All pictures are to be excluded when the data below is output verbatim.

**** TASK INPUTS ****

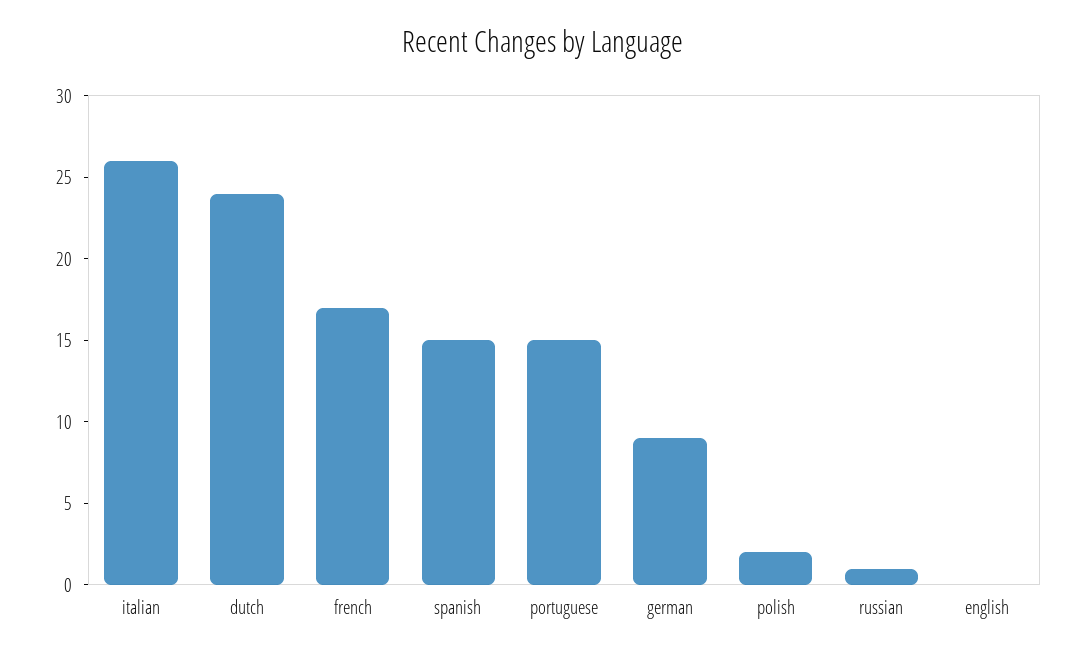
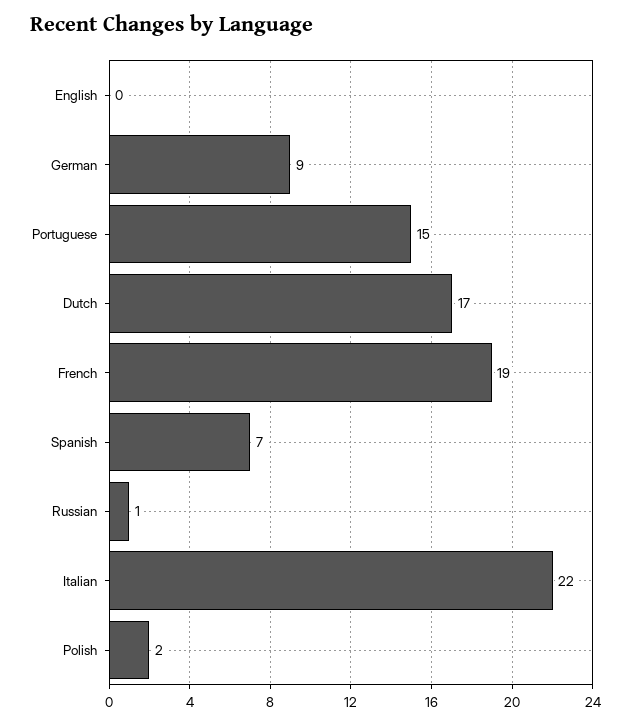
  {
-   "italian": 26,
+   "italian": 22,
-   "dutch": 24,
+   "dutch": 17,
-   "french": 17,
+   "french": 19,
-   "spanish": 15,
+   "spanish": 7,
    "portuguese": 15,
    "german": 9,
    "polish": 2,
    "russian": 1,
    "english": 0
  }

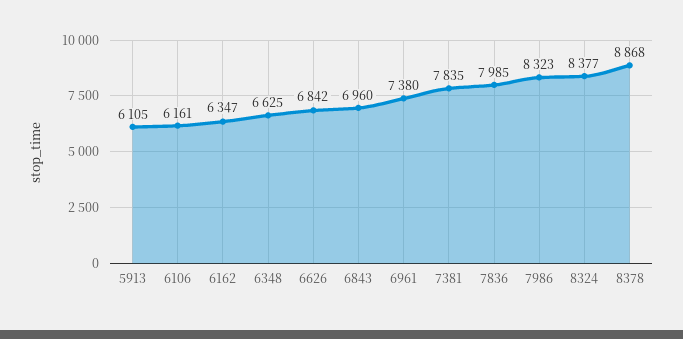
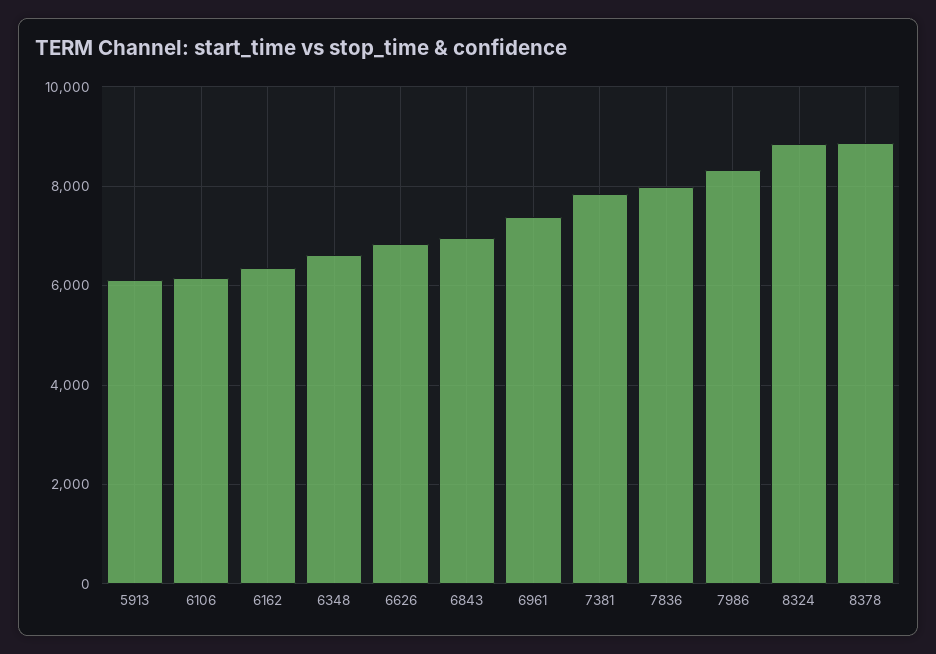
  {
    "5913": 6105,
    "6106": 6161,
    "6162": 6347,
    "6348": 6625,
    "6626": 6842,
    "6843": 6960,
    "6961": 7380,
    "7381": 7835,
    "7836": 7985,
    "7986": 8323,
-   "8324": 8377,
+   "8324": 8800,
    "8378": 8868
  }

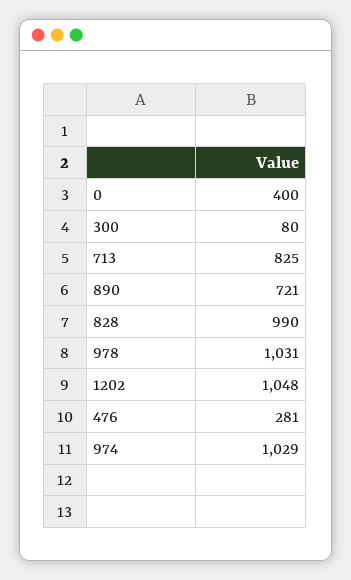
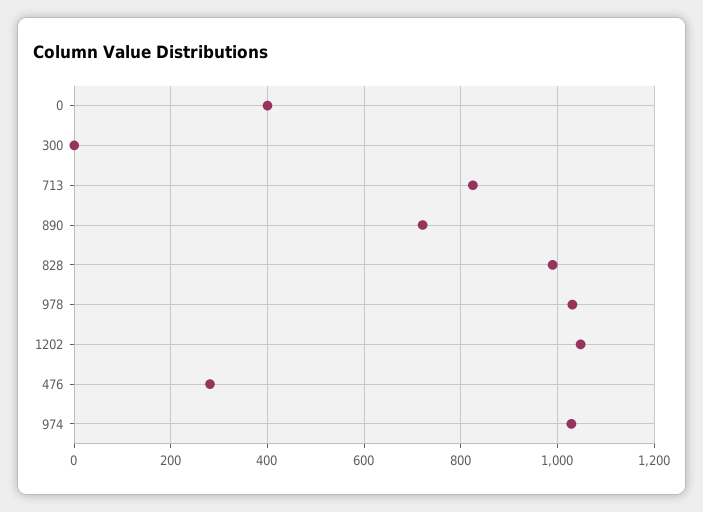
  {
    "0": 400,
-   "300": 80,
+   "300": 0,
    "713": 825,
    "890": 721,
    "828": 990,
    "978": 1031,
    "1202": 1048,
    "476": 281,
    "974": 1029
  }

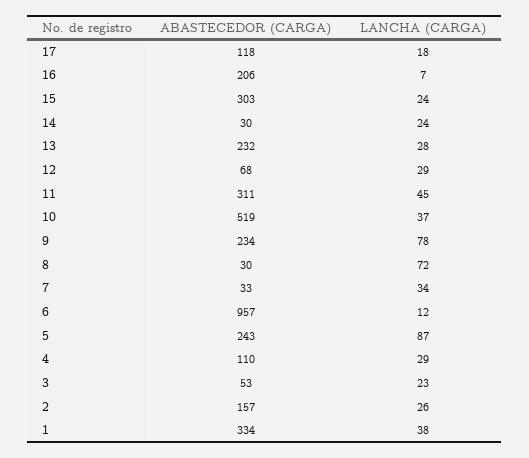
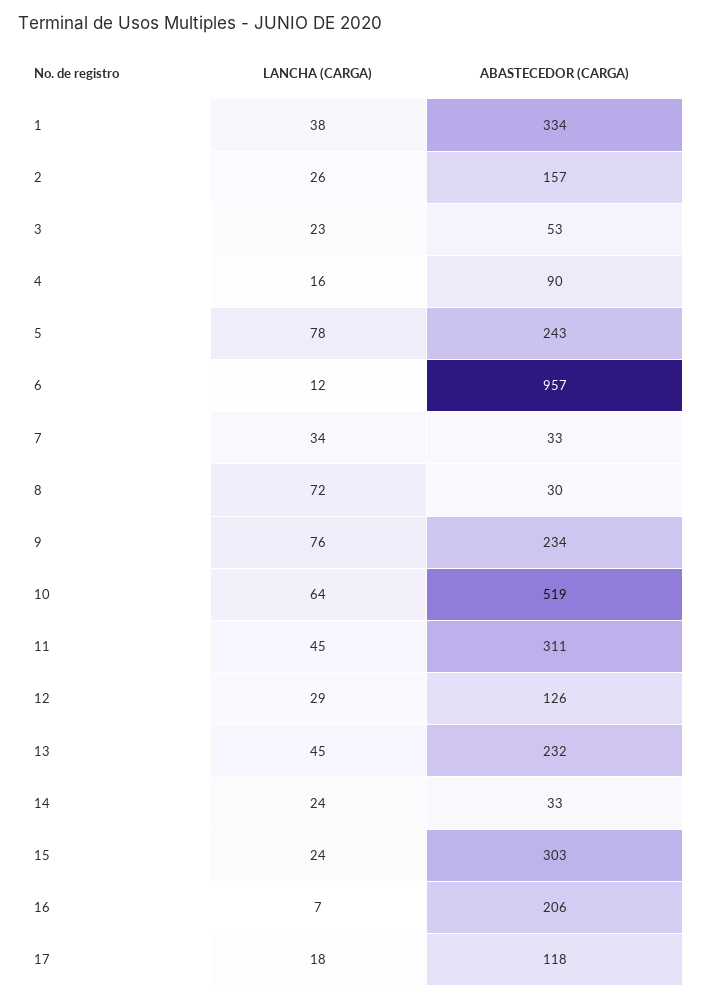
  {
    "ABASTECEDOR (CARGA)": {
      "17": 118,
      "16": 206,
      "15": 303,
-     "14": 30,
+     "14": 33,
      "13": 232,
-     "12": 68,
+     "12": 126,
      "11": 311,
      "10": 519,
      "9": 234,
      "8": 30,
      "7": 33,
      "6": 957,
      "5": 243,
-     "4": 110,
+     "4": 90,
      "3": 53,
      "2": 157,
      "1": 334
    },
    "LANCHA (CARGA)": {
      "17": 18,
      "16": 7,
      "15": 24,
      "14": 24,
-     "13": 28,
+     "13": 45,
      "12": 29,
      "11": 45,
-     "10": 37,
+     "10": 64,
-     "9": 78,
+     "9": 76,
      "8": 72,
      "7": 34,
      "6": 12,
-     "5": 87,
+     "5": 78,
-     "4": 29,
+     "4": 16,
      "3": 23,
      "2": 26,
      "1": 38
    }
  }

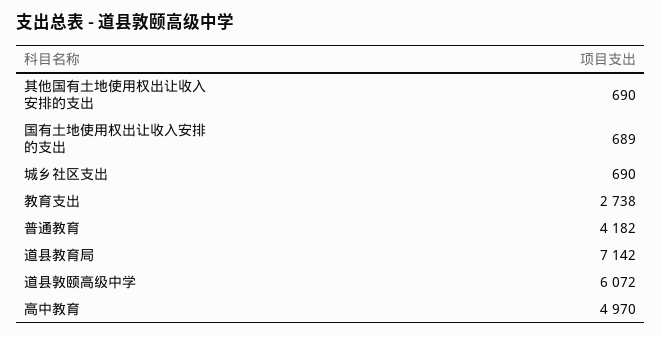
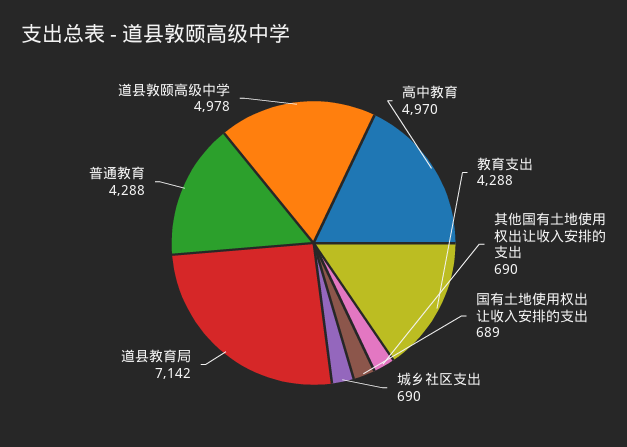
  {
    "其他国有土地使用权出让收入安排的支出": 690,
    "国有土地使用权出让收入安排的支出": 689,
    "城乡社区支出": 690,
-   "教育支出": 2738,
+   "教育支出": 4288,
-   "普通教育": 4182,
+   "普通教育": 4288,
    "道县教育局": 7142,
-   "道县敦颐高级中学": 6072,
+   "道县敦颐高级中学": 4978,
    "高中教育": 4970
  }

****

== RESULT ==
  {
-   "italian": 26,
+   "italian": 22,
-   "dutch": 24,
+   "dutch": 17,
-   "french": 17,
+   "french": 19,
-   "spanish": 15,
+   "spanish": 7,
    "portuguese": 15,
    "german": 9,
    "polish": 2,
    "russian": 1,
    "english": 0
  }

  {
    "5913": 6105,
    "6106": 6161,
    "6162": 6347,
    "6348": 6625,
    "6626": 6842,
    "6843": 6960,
    "6961": 7380,
    "7381": 7835,
    "7836": 7985,
    "7986": 8323,
-   "8324": 8377,
+   "8324": 8800,
    "8378": 8868
  }

  {
    "0": 400,
-   "300": 80,
+   "300": 0,
    "713": 825,
    "890": 721,
    "828": 990,
    "978": 1031,
    "1202": 1048,
    "476": 281,
    "974": 1029
  }

  {
    "ABASTECEDOR (CARGA)": {
      "17": 118,
      "16": 206,
      "15": 303,
-     "14": 30,
+     "14": 33,
      "13": 232,
-     "12": 68,
+     "12": 126,
      "11": 311,
      "10": 519,
      "9": 234,
      "8": 30,
      "7": 33,
      "6": 957,
      "5": 243,
-     "4": 110,
+     "4": 90,
      "3": 53,
      "2": 157,
      "1": 334
    },
    "LANCHA (CARGA)": {
      "17": 18,
      "16": 7,
      "15": 24,
      "14": 24,
-     "13": 28,
+     "13": 45,
      "12": 29,
      "11": 45,
-     "10": 37,
+     "10": 64,
-     "9": 78,
+     "9": 76,
      "8": 72,
      "7": 34,
      "6": 12,
-     "5": 87,
+     "5": 78,
-     "4": 29,
+     "4": 16,
      "3": 23,
      "2": 26,
      "1": 38
    }
  }

  {
    "其他国有土地使用权出让收入安排的支出": 690,
    "国有土地使用权出让收入安排的支出": 689,
    "城乡社区支出": 690,
-   "教育支出": 2738,
+   "教育支出": 4288,
-   "普通教育": 4182,
+   "普通教育": 4288,
    "道县教育局": 7142,
-   "道县敦颐高级中学": 6072,
+   "道县敦颐高级中学": 4978,
    "高中教育": 4970
  }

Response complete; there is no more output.